## WRITTEN TASK 1
Update the part of the rows below that opens at the start of the rows and closes with the line containing "#### (重要)如何处理float,double的精度丢失问题?", replacing "boolean" with "bool" and changing nothing else. Return only those lines, leaving out the pictures.
++++ SOURCE TEXT
Errol Flynn





6/20/1909 , Hobart, Tasmania, Australia



Birth Name

Errol Leslie Thomson Flynn




The handsome, devil-may-care hero of Hollywood's most exciting swashbucklers, Flynn shot to overnight stardom when brought on as a last-minute replacement for Robert Donat to play the title role in Warner Bros.' pirate epic Captain Blood (1935). His flamboyant charm and dashing magnetism quickly established Flynn as the sound era's claimant to the Douglas Fairbanks swashbuckling crown as he effortlessly portrayed a legion of heroic characters.

A rebellious, adventurous, peripatetic youth who was expelled from several schools and held various jobs before turning to acting, Flynn made his film debut as Fletcher Christian in a small Australian film, In the Wake of the Bounty (1933). After appearing in an English-made quota quickie for Warner Bros., Murder at Monte Carlo (1935), Flynn was brought to the company's Hollywood studio, where he played the small roles of a corpse in The Case of the Curious Bride and a playboy in Don't Bet on Blondes (both 1935).
++++++++
## WRITTEN TASK 2
Copy the part of the Errol Flynn text that opens with the words "Errol Leslie Thomson" and closes with "of heroic characters.", keeping every word and mark unchanged.
++++ SOURCE RECORDS
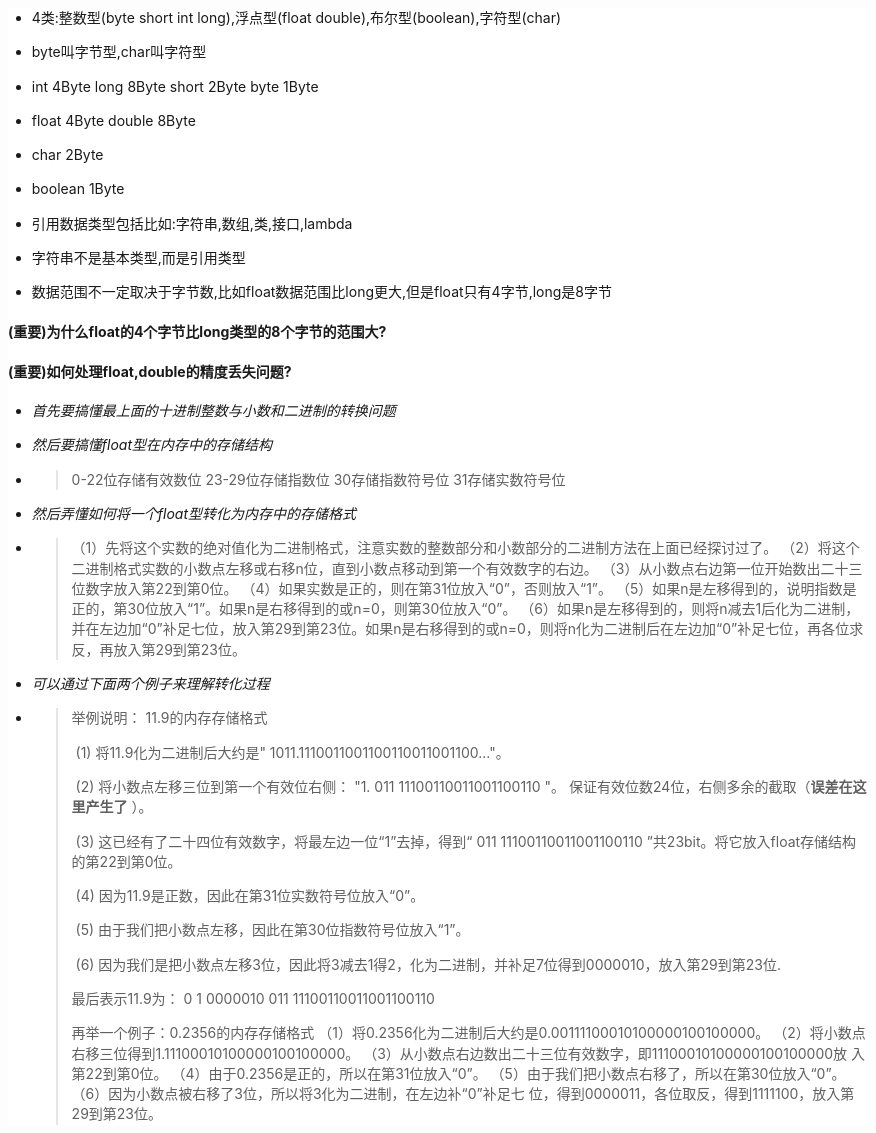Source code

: - 4类:整数型(byte short int long),浮点型(float double),布尔型(boolean),字符型(char)

- byte叫字节型,char叫字符型

- int 4Byte long 8Byte short 2Byte byte 1Byte

- float 4Byte double 8Byte

- char 2Byte

- boolean 1Byte

- 引用数据类型包括比如:字符串,数组,类,接口,lambda

- 字符串不是基本类型,而是引用类型

- 数据范围不一定取决于字节数,比如float数据范围比long更大,但是float只有4字节,long是8字节

#### (重要)为什么float的4个字节比long类型的8个字节的范围大?

#### (重要)如何处理float,double的精度丢失问题?

- *首先要搞懂最上面的十进制整数与小数和二进制的转换问题*

- *然后要搞懂float型在内存中的存储结构*

- > 0-22位存储有效数位
	> 23-29位存储指数位
	> 30存储指数符号位
	> 31存储实数符号位

- *然后弄懂如何将一个float型转化为内存中的存储格式*

- >   （1）先将这个实数的绝对值化为二进制格式，注意实数的整数部分和小数部分的二进制方法在上面已经探讨过了。 
	>   （2）将这个二进制格式实数的小数点左移或右移n位，直到小数点移动到第一个有效数字的右边。 
	>   （3）从小数点右边第一位开始数出二十三位数字放入第22到第0位。 
	>   （4）如果实数是正的，则在第31位放入“0”，否则放入“1”。 
	>   （5）如果n是左移得到的，说明指数是正的，第30位放入“1”。如果n是右移得到的或n=0，则第30位放入“0”。 
	>   （6）如果n是左移得到的，则将n减去1后化为二进制，并在左边加“0”补足七位，放入第29到第23位。如果n是右移得到的或n=0，则将n化为二进制后在左边加“0”补足七位，再各位求反，再放入第29到第23位。

- *可以通过下面两个例子来理解转化过程*

- > 举例说明： 11.9的内存存储格式
	>
	> ​    (1) 将11.9化为二进制后大约是" 1011.1110011001100110011001100..."。
	>
	> ​    (2) 将小数点左移三位到第一个有效位右侧： "1. 011 11100110011001100110 "。 保证有效位数24位，右侧多余的截取（**误差在这里产生了** ）。
	>
	> ​    (3) 这已经有了二十四位有效数字，将最左边一位“1”去掉，得到“ 011 11100110011001100110 ”共23bit。将它放入float存储结构的第22到第0位。
	>
	> ​    (4) 因为11.9是正数，因此在第31位实数符号位放入“0”。
	>
	> ​    (5) 由于我们把小数点左移，因此在第30位指数符号位放入“1”。
	>
	> ​    (6) 因为我们是把小数点左移3位，因此将3减去1得2，化为二进制，并补足7位得到0000010，放入第29到第23位.
	>
	> 最后表示11.9为： 0 1 0000010 011 11100110011001100110
	>
	> 
	>
	> 再举一个例子：0.2356的内存存储格式
	> （1）将0.2356化为二进制后大约是0.00111100010100000100100000。 
	> （2）将小数点右移三位得到1.11100010100000100100000。 
	> （3）从小数点右边数出二十三位有效数字，即11100010100000100100000放
	> 入第22到第0位。 
	> （4）由于0.2356是正的，所以在第31位放入“0”。 
	> （5）由于我们把小数点右移了，所以在第30位放入“0”。 
	> （6）因为小数点被右移了3位，所以将3化为二进制，在左边补“0”补足七
	> 位，得到0000011，各位取反，得到1111100，放入第29到第23位。 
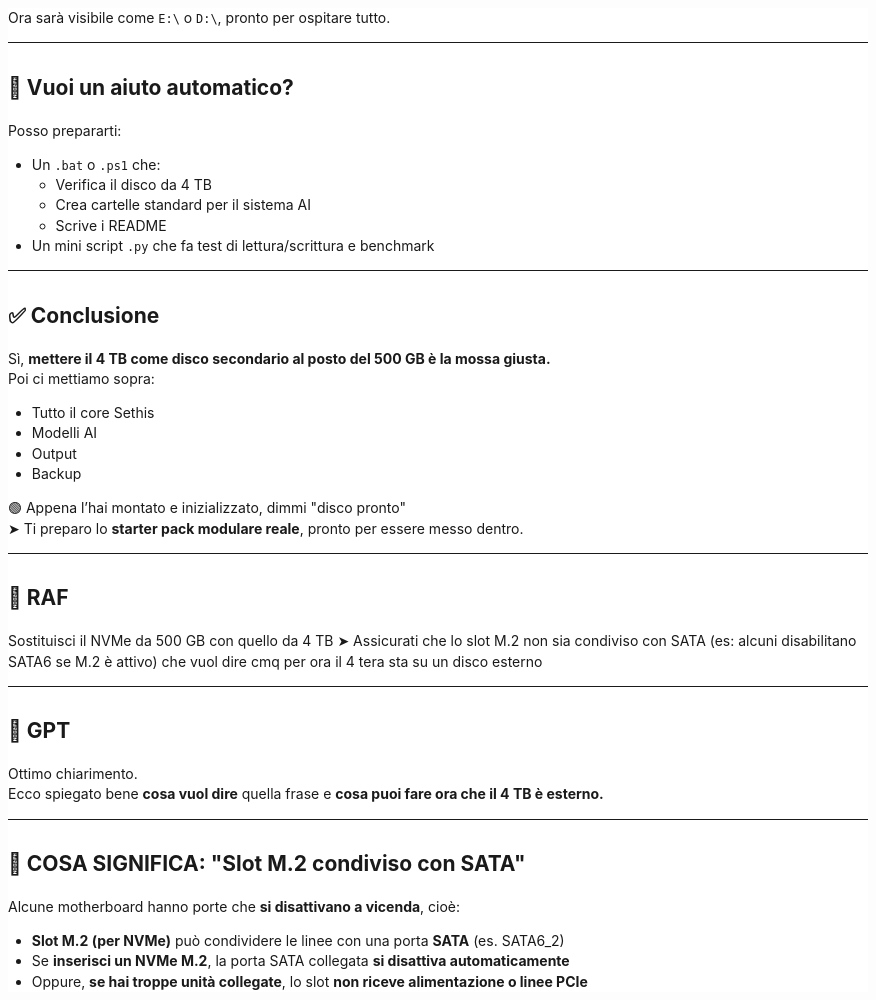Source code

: Ora sarà visibile come `E:\` o `D:\`, pronto per ospitare tutto.

---

## 🧰 Vuoi un aiuto automatico?

Posso prepararti:
- Un `.bat` o `.ps1` che:
  - Verifica il disco da 4 TB
  - Crea cartelle standard per il sistema AI
  - Scrive i README
- Un mini script `.py` che fa test di lettura/scrittura e benchmark

---

## ✅ Conclusione

Sì, **mettere il 4 TB come disco secondario al posto del 500 GB è la mossa giusta.**  
Poi ci mettiamo sopra:
- Tutto il core Sethis
- Modelli AI
- Output
- Backup

🟢 Appena l’hai montato e inizializzato, dimmi "disco pronto"  
➤ Ti preparo lo **starter pack modulare reale**, pronto per essere messo dentro.

---

## 👤 **RAF**

Sostituisci il NVMe da 500 GB con quello da 4 TB
➤ Assicurati che lo slot M.2 non sia condiviso con SATA (es: alcuni disabilitano SATA6 se M.2 è attivo)
 che vuol dire cmq per ora il 4 tera sta su un disco esterno

---

## 🤖 **GPT**

Ottimo chiarimento.  
Ecco spiegato bene **cosa vuol dire** quella frase e **cosa puoi fare ora che il 4 TB è esterno.**

---

## 🧩 COSA SIGNIFICA: "Slot M.2 condiviso con SATA"

Alcune motherboard hanno porte che **si disattivano a vicenda**, cioè:

- **Slot M.2 (per NVMe)** può condividere le linee con una porta **SATA** (es. SATA6_2)
- Se **inserisci un NVMe M.2**, la porta SATA collegata **si disattiva automaticamente**
- Oppure, **se hai troppe unità collegate**, lo slot **non riceve alimentazione o linee PCIe**

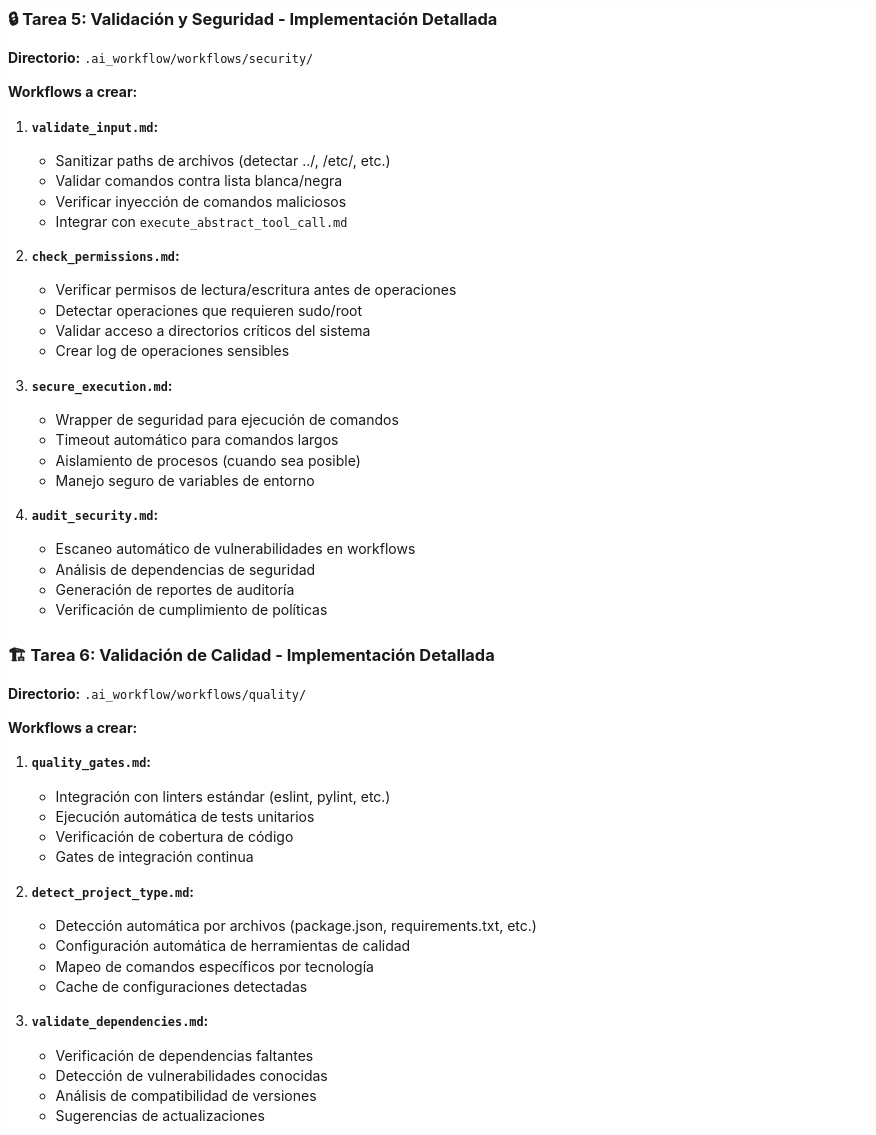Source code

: ### 🔒 Tarea 5: Validación y Seguridad - Implementación Detallada

**Directorio:** `.ai_workflow/workflows/security/`

**Workflows a crear:**

1. **`validate_input.md`:**
   - Sanitizar paths de archivos (detectar ../, /etc/, etc.)
   - Validar comandos contra lista blanca/negra
   - Verificar inyección de comandos maliciosos
   - Integrar con `execute_abstract_tool_call.md`

2. **`check_permissions.md`:**
   - Verificar permisos de lectura/escritura antes de operaciones
   - Detectar operaciones que requieren sudo/root
   - Validar acceso a directorios críticos del sistema
   - Crear log de operaciones sensibles

3. **`secure_execution.md`:**
   - Wrapper de seguridad para ejecución de comandos
   - Timeout automático para comandos largos
   - Aislamiento de procesos (cuando sea posible)
   - Manejo seguro de variables de entorno

4. **`audit_security.md`:**
   - Escaneo automático de vulnerabilidades en workflows
   - Análisis de dependencias de seguridad
   - Generación de reportes de auditoría
   - Verificación de cumplimiento de políticas

### 🏗️ Tarea 6: Validación de Calidad - Implementación Detallada

**Directorio:** `.ai_workflow/workflows/quality/`

**Workflows a crear:**

1. **`quality_gates.md`:**
   - Integración con linters estándar (eslint, pylint, etc.)
   - Ejecución automática de tests unitarios
   - Verificación de cobertura de código
   - Gates de integración continua

2. **`detect_project_type.md`:**
   - Detección automática por archivos (package.json, requirements.txt, etc.)
   - Configuración automática de herramientas de calidad
   - Mapeo de comandos específicos por tecnología
   - Cache de configuraciones detectadas

3. **`validate_dependencies.md`:**
   - Verificación de dependencias faltantes
   - Detección de vulnerabilidades conocidas
   - Análisis de compatibilidad de versiones
   - Sugerencias de actualizaciones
++++++++
## ANSWER BOX 1
Source code

: - 4类:整数型(byte short int long),浮点型(float double),布尔型(bool),字符型(char)

- byte叫字节型,char叫字符型

- int 4Byte long 8Byte short 2Byte byte 1Byte

- float 4Byte double 8Byte

- char 2Byte

- bool 1Byte

- 引用数据类型包括比如:字符串,数组,类,接口,lambda

- 字符串不是基本类型,而是引用类型

- 数据范围不一定取决于字节数,比如float数据范围比long更大,但是float只有4字节,long是8字节

#### (重要)为什么float的4个字节比long类型的8个字节的范围大?

#### (重要)如何处理float,double的精度丢失问题?

## ANSWER BOX 2
Errol Leslie Thomson Flynn




The handsome, devil-may-care hero of Hollywood's most exciting swashbucklers, Flynn shot to overnight stardom when brought on as a last-minute replacement for Robert Donat to play the title role in Warner Bros.' pirate epic Captain Blood (1935). His flamboyant charm and dashing magnetism quickly established Flynn as the sound era's claimant to the Douglas Fairbanks swashbuckling crown as he effortlessly portrayed a legion of heroic characters.